=== Section Start ===

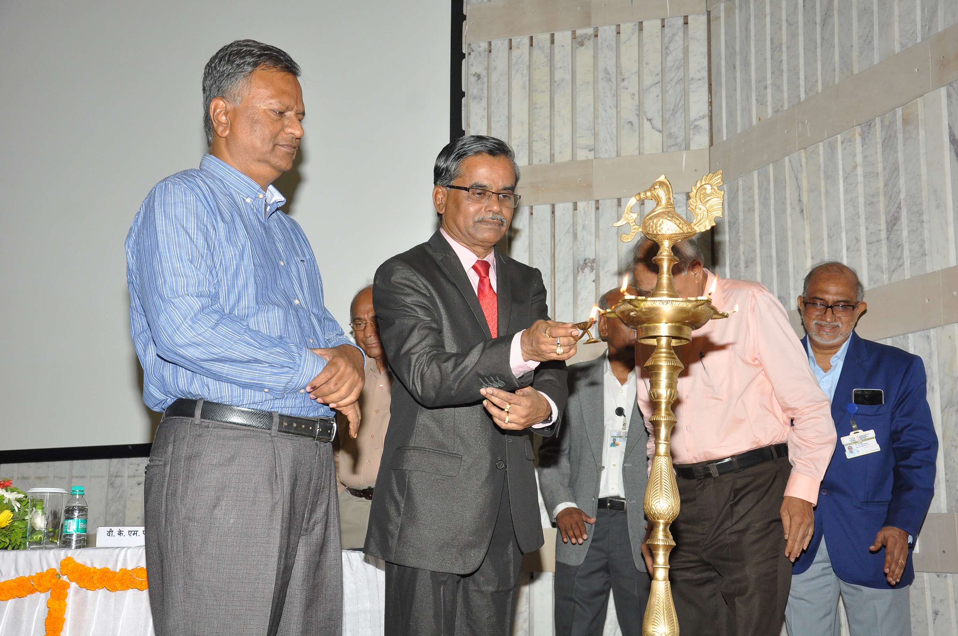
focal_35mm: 52
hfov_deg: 37.9
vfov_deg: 25.7
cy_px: 318
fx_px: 1396
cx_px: 479
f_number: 6.3
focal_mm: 35
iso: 1000
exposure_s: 1/125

=== Section End ===

■ TASK REQUIREMENTS
Leave out the pictures and print every line of the data exactly.

■ FINISHED EXERCISE
focal_35mm: 52
hfov_deg: 37.9
vfov_deg: 25.7
cy_px: 318
fx_px: 1396
cx_px: 479
f_number: 6.3
focal_mm: 35
iso: 1000
exposure_s: 1/125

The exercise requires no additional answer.